"Saia daqui!"
Nelson se desvencilhou bruscamente das mãos que o seguravam por trás e puxou Aurora, protegendo-a atrás de si.
Ele fitou Flávio com um olhar frio e ameaçador, dizendo: "Está querendo atrapalhar meus negócios? Ou não quer mais fazer negócio?"
"HAHAHAHA!"
Flávio soltou uma gargalhada como se tivesse ouvido a maior piada do mundo, inclinando-se para trás de tanto rir, mas seu rosto, sob a luz, parecia ainda mais sinistro.
"Eu já devia imaginar. Um empresário tão rico como você não viria até mim à toa."
"Insistiu para ver a beleza de quem tanto falei, mas, ao encontrar, a menosprezou completamente."
De repente, seu olhar se tornou cortante: "Então, queria mesmo era salvar alguém das minhas mãos, não é, Flávio?"
"Nunca ninguém ousou me enganar assim, Diretor Morais. Você é o primeiro!"
O coração de Nelson afundou de repente.
Flávio era desconfiado e cauteloso demais!
Parece que, no momento em que aceitou o acordo, Flávio já tinha mandado investigar tudo sobre ele.
Agora, não havia mais sentido em fingir.
Nelson apertou ainda mais o pulso de Aurora, protegendo-a com firmeza atrás de si, e disse em tom grave: "Já que você sabe, então esta mulher, eu vou levar comigo!"
Flávio riu ainda mais alto, com deboche.
"Acha que aqui é o quê? Vem quando quer, sai quando quer, e ainda pensa em levar minha mulher?"

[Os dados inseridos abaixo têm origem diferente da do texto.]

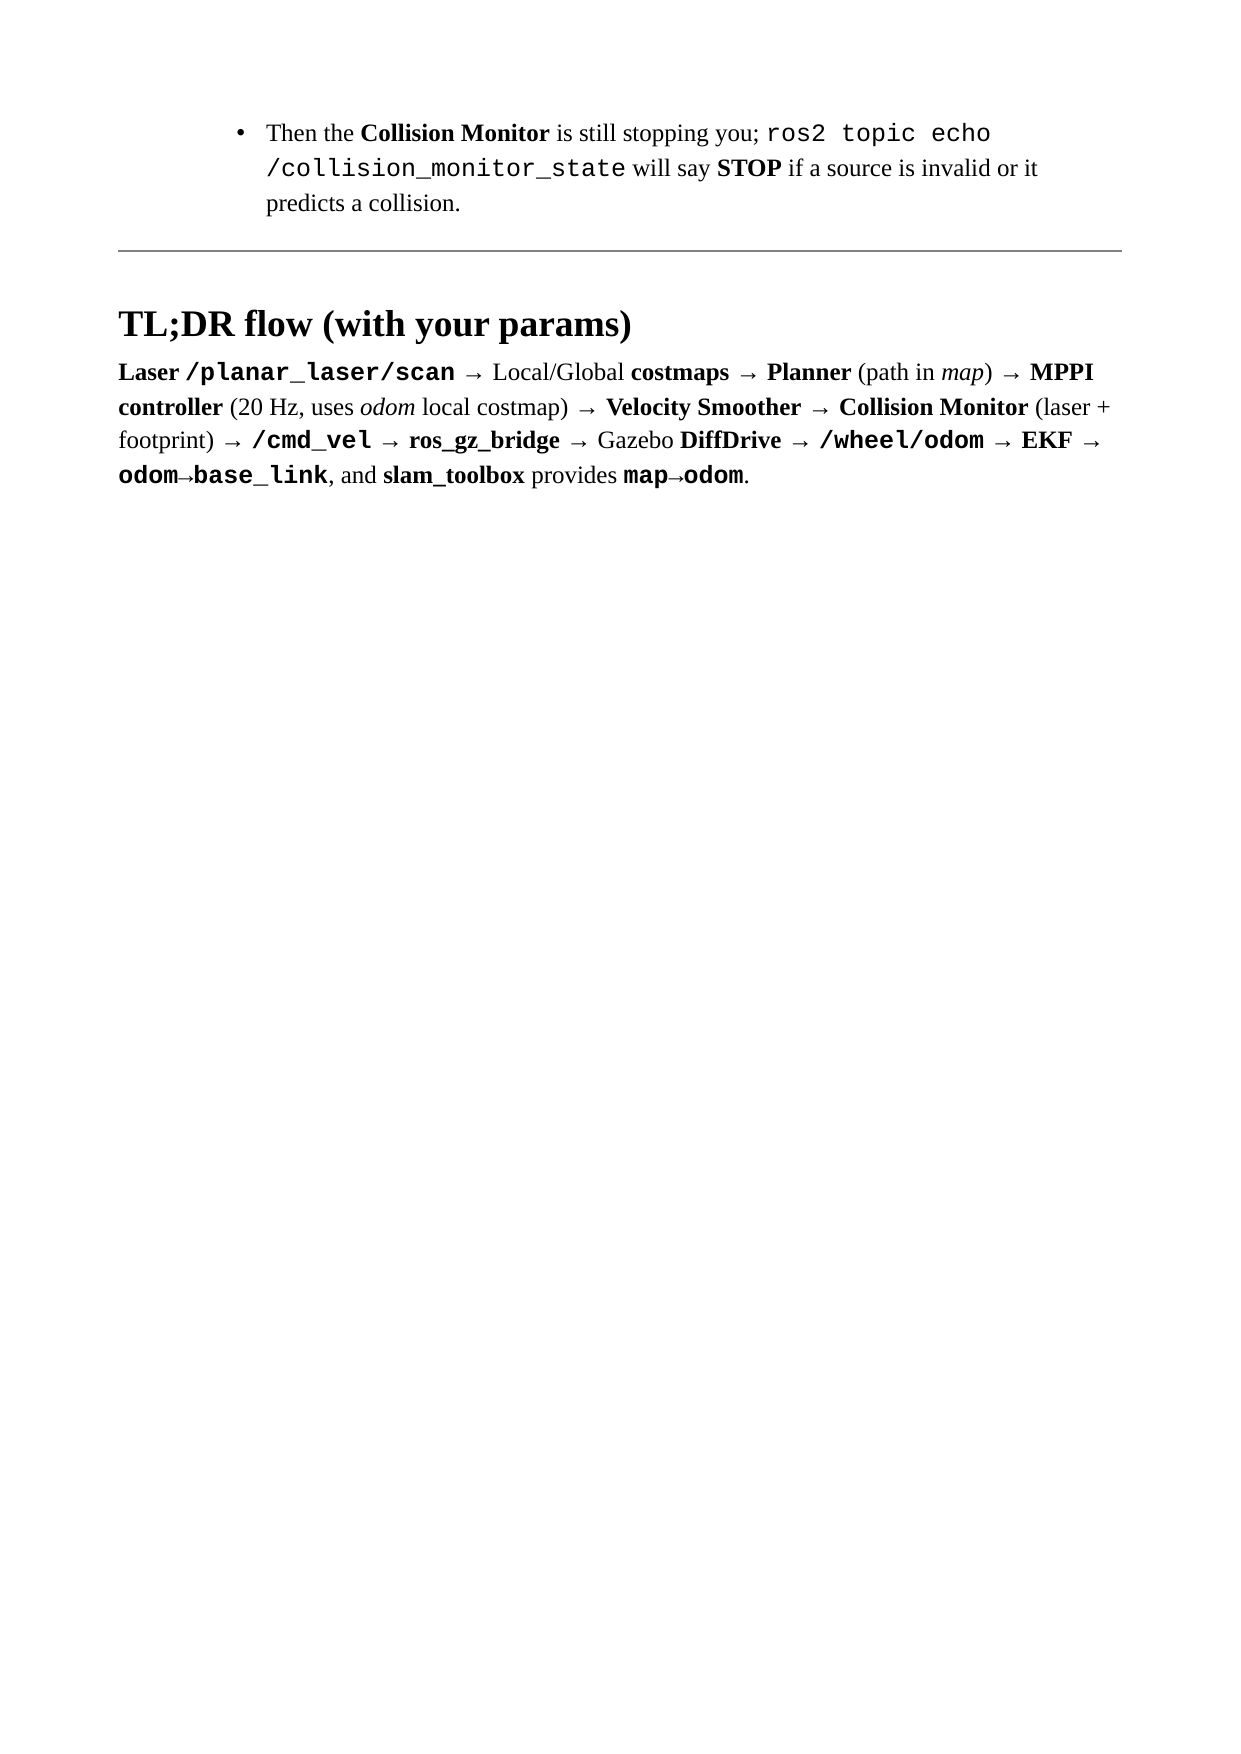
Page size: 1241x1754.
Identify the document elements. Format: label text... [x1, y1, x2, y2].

text Laser /planar_laser/scan → Local/Global costmaps → Planner (path in map) → MPPI controller (20 Hz, uses odom local costmap) → Velocity Smoother → Collision Monitor (laser + footprint) → /cmd_vel → ros_gz_bridge → Gazebo DiffDrive → /wheel/odom → EKF → odom→base_link, and slam_toolbox provides map→odom. [118, 357, 1122, 491]
list Then the Collision Monitor is still stopping you; ros2 topic echo /collision_monitor_state will say STOP if a source is invalid or it predicts a collision. [236, 118, 1122, 217]
subtitle TL;DR flow (with your params) [118, 301, 1122, 344]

Nelson cerrou os dentes e disse: "Não quero mais aquela mercadoria, mas os dez bilhões ainda são seus. Eu só quero ela!"
"Diretor Morais," Flávio balançou o dedo com um sorriso frio, "deveria dizer que você é apaixonado ou só ingênuo?"
"Aqui, mulher que entra, não sai nunca mais."
"Mas..." Ele mudou de tom, lambendo os lábios com ganância, "os dez bilhões ficam, e você pode ir embora."
Ao terminar, deu algumas ordens rápidas em dialeto para os homens atrás de si.
Os capangas sorriram maliciosamente, guardaram as armas e avançaram diretamente para Aurora, atrás de Nelson.
"Não toquem nela!"
Ele olhou ao redor, anunciando em voz alta e maldosa: "Quando eu terminar, deixo você se divertir por dois dias. Meus rapazes estão todos na fila!"
Os traficantes riram de novo, com risadas obscenas.
Dizendo isso, Flávio avançou bruscamente em direção a Aurora.
"Flávio!" Nelson gritou, os olhos quase saltando, "Você não vai tocá-la!"
"BANG! BANG BANG!"
De repente, sons de tiros vieram de fora!
Flávio parou de repente, o sorriso lascivo congelou em seu rosto, e ele perguntou irritado: "O que está acontecendo?"
Um dos capangas correu até a porta, espiou rapidamente, depois voltou com expressão relaxada: "É lá na frente da vila! Chefe, deve ser aqueles soldados da fronteira invadindo de novo, mas não chega aqui. Pode continuar, vou levar uns homens para ajudar!"
Ao terminar, ele chamou alguns companheiros e saiu apressado.
Com o perigo afastado, o desejo nos olhos de Flávio ficou ainda mais intenso.
Ele agarrou o braço de Aurora com força, pronto para rasgar a fina roupa que ela vestia.